▶ [ANFORDERUNG] Gib sämtliche folgenden Einträge Wort für Wort wieder und lass die Bildverweise dabei weg.

..............................

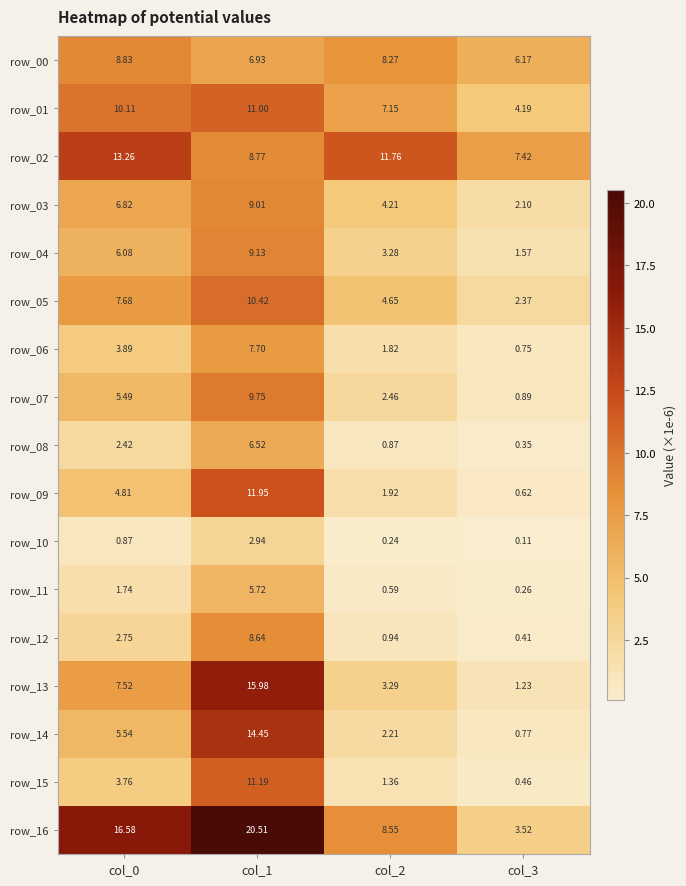

What is the difference between the maximum and minimum values in the row_12 series?

8.2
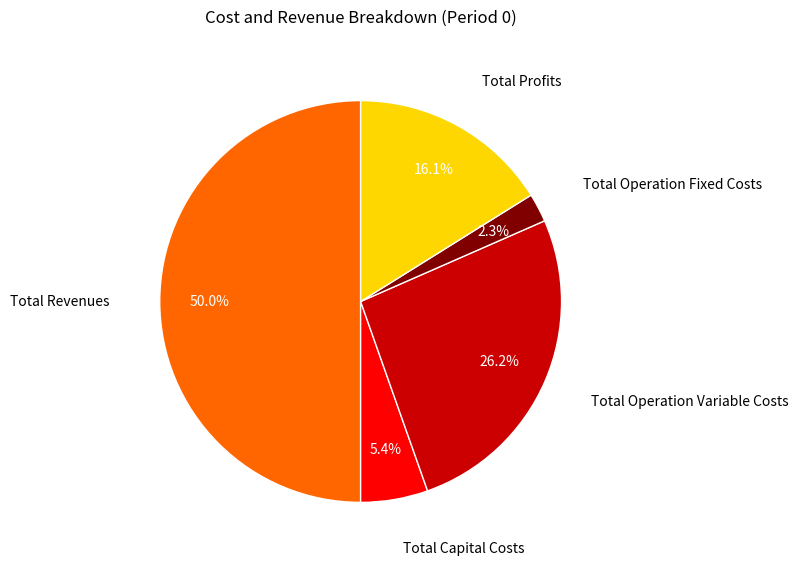

Is Total Profits the majority of the pie?

No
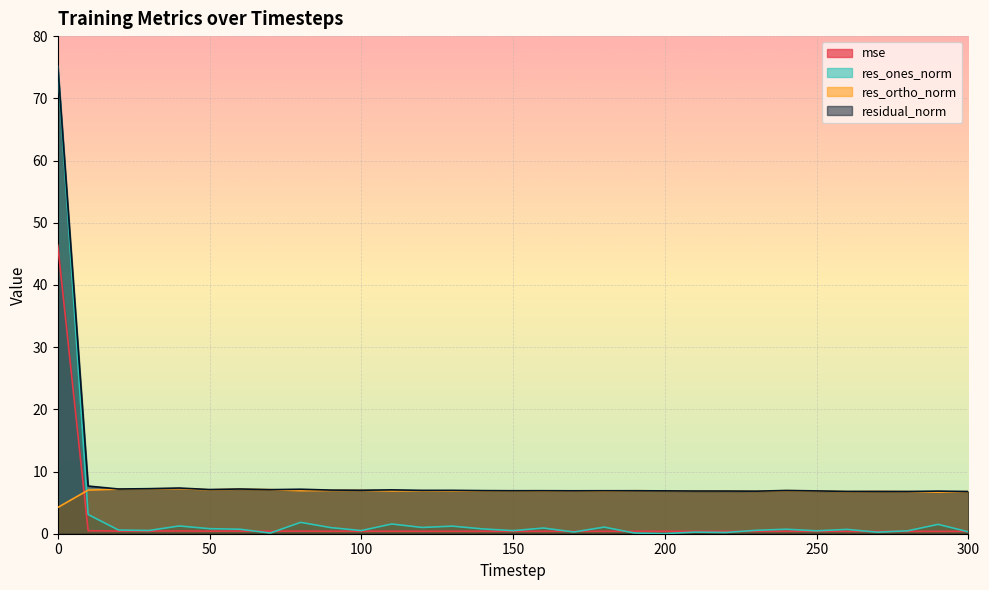

Where is the first local maximum for mse?

40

..............................

▶ [ANTWORT ZUR AUFGABE]
What is the difference between the maximum and minimum values in the row_12 series?

8.2

Is Total Profits the majority of the pie?

No

Where is the first local maximum for mse?

40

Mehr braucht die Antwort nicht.